Exercise goal: Reproduce every entry below precisely; do not include the pictures.

=======

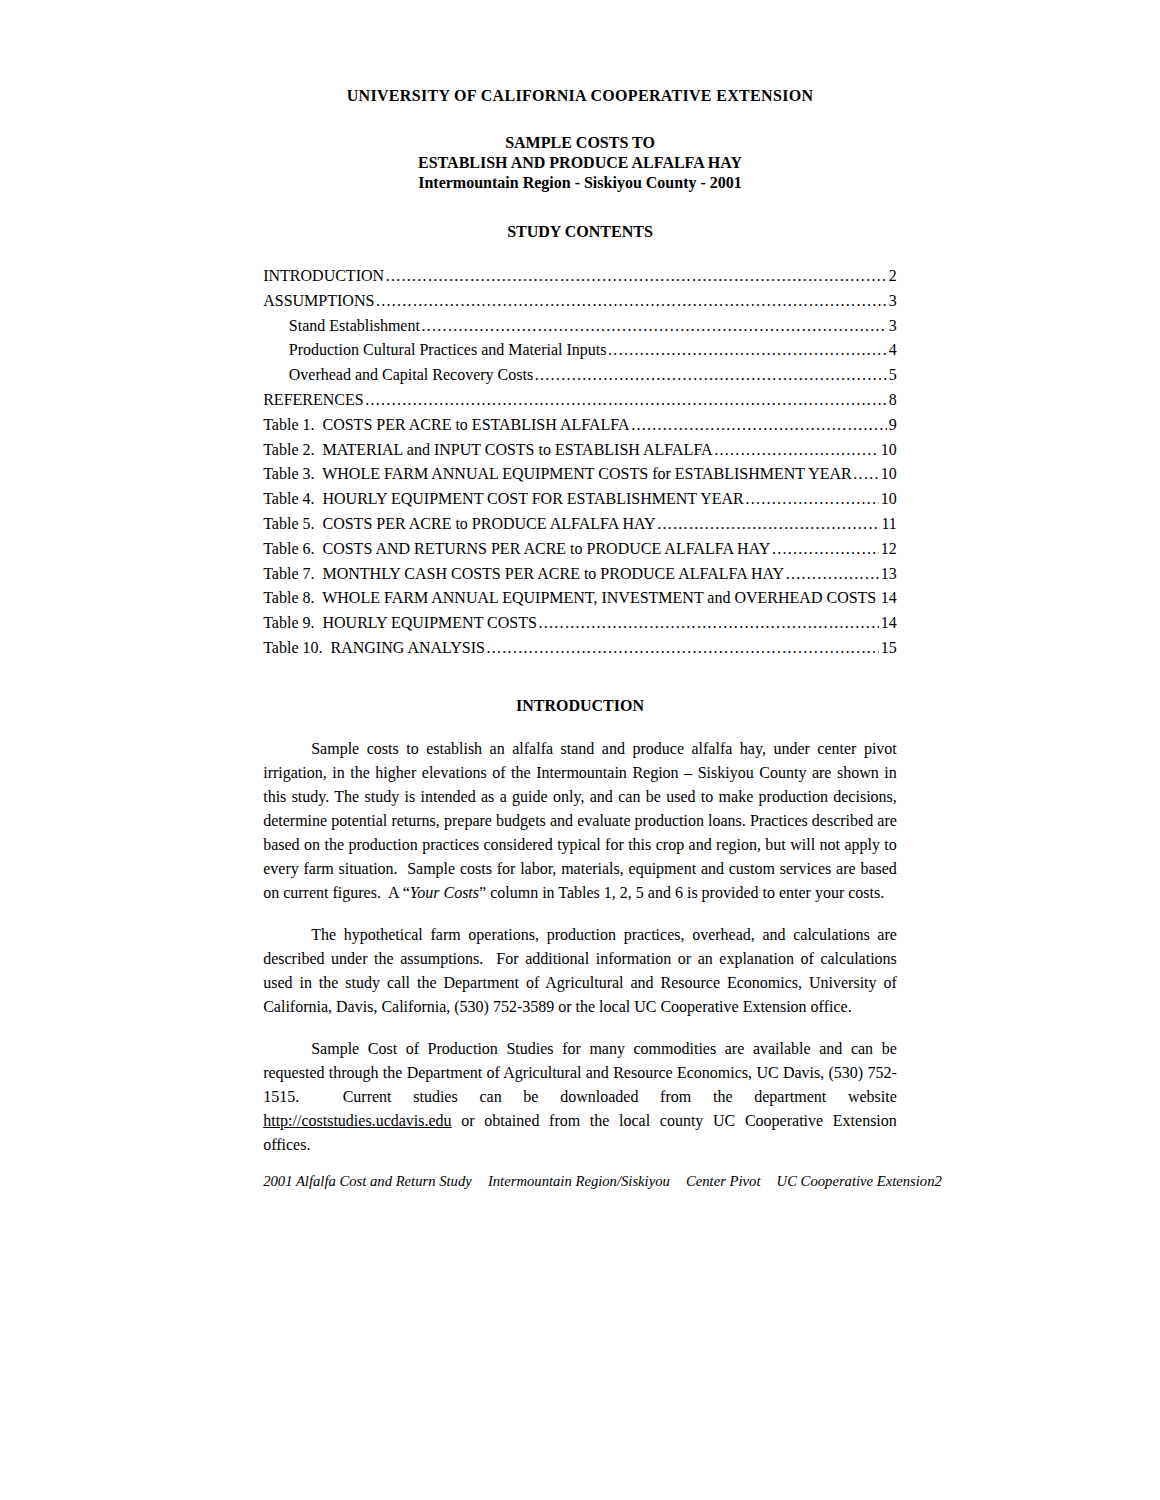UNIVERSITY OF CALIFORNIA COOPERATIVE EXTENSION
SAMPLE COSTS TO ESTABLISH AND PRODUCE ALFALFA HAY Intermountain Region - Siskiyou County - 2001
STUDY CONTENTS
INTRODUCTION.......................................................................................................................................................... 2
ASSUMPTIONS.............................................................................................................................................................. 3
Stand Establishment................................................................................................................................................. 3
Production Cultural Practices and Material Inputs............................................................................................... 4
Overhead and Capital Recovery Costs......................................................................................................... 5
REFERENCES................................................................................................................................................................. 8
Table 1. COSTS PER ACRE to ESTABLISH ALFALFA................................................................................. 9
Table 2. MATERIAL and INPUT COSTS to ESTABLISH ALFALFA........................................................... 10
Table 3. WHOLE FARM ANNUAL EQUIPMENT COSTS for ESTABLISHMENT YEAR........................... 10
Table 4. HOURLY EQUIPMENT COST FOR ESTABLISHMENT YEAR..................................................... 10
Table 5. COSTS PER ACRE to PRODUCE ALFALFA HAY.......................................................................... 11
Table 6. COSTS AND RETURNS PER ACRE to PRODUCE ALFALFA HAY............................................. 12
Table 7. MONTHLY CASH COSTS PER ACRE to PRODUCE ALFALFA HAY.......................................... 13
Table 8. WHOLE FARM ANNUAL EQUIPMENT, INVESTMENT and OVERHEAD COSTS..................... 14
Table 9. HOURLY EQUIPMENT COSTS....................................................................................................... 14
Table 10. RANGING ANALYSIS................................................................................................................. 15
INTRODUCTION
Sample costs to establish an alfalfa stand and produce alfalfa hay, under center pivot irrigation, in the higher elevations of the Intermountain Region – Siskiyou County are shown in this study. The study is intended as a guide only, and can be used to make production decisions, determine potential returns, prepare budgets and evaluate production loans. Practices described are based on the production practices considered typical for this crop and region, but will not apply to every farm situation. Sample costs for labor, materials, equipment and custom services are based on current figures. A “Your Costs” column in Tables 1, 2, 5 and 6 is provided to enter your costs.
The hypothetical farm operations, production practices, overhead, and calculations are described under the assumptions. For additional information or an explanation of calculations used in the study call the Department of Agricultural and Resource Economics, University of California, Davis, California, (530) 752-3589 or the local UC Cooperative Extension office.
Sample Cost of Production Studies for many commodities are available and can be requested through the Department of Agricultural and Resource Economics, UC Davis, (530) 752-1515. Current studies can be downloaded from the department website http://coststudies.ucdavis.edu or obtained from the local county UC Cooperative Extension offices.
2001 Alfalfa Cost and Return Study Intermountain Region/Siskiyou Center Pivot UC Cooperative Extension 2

=======

Exercise solution:
UNIVERSITY OF CALIFORNIA COOPERATIVE EXTENSION
SAMPLE COSTS TO ESTABLISH AND PRODUCE ALFALFA HAY Intermountain Region - Siskiyou County - 2001
STUDY CONTENTS
INTRODUCTION.......................................................................................................................................................... 2
ASSUMPTIONS.............................................................................................................................................................. 3
Stand Establishment................................................................................................................................................. 3
Production Cultural Practices and Material Inputs............................................................................................... 4
Overhead and Capital Recovery Costs......................................................................................................... 5
REFERENCES................................................................................................................................................................. 8
Table 1. COSTS PER ACRE to ESTABLISH ALFALFA................................................................................. 9
Table 2. MATERIAL and INPUT COSTS to ESTABLISH ALFALFA........................................................... 10
Table 3. WHOLE FARM ANNUAL EQUIPMENT COSTS for ESTABLISHMENT YEAR........................... 10
Table 4. HOURLY EQUIPMENT COST FOR ESTABLISHMENT YEAR..................................................... 10
Table 5. COSTS PER ACRE to PRODUCE ALFALFA HAY.......................................................................... 11
Table 6. COSTS AND RETURNS PER ACRE to PRODUCE ALFALFA HAY............................................. 12
Table 7. MONTHLY CASH COSTS PER ACRE to PRODUCE ALFALFA HAY.......................................... 13
Table 8. WHOLE FARM ANNUAL EQUIPMENT, INVESTMENT and OVERHEAD COSTS..................... 14
Table 9. HOURLY EQUIPMENT COSTS....................................................................................................... 14
Table 10. RANGING ANALYSIS................................................................................................................. 15
INTRODUCTION
Sample costs to establish an alfalfa stand and produce alfalfa hay, under center pivot irrigation, in the higher elevations of the Intermountain Region – Siskiyou County are shown in this study. The study is intended as a guide only, and can be used to make production decisions, determine potential returns, prepare budgets and evaluate production loans. Practices described are based on the production practices considered typical for this crop and region, but will not apply to every farm situation. Sample costs for labor, materials, equipment and custom services are based on current figures. A “Your Costs” column in Tables 1, 2, 5 and 6 is provided to enter your costs.
The hypothetical farm operations, production practices, overhead, and calculations are described under the assumptions. For additional information or an explanation of calculations used in the study call the Department of Agricultural and Resource Economics, University of California, Davis, California, (530) 752-3589 or the local UC Cooperative Extension office.
Sample Cost of Production Studies for many commodities are available and can be requested through the Department of Agricultural and Resource Economics, UC Davis, (530) 752-1515. Current studies can be downloaded from the department website http://coststudies.ucdavis.edu or obtained from the local county UC Cooperative Extension offices.
2001 Alfalfa Cost and Return Study Intermountain Region/Siskiyou Center Pivot UC Cooperative Extension 2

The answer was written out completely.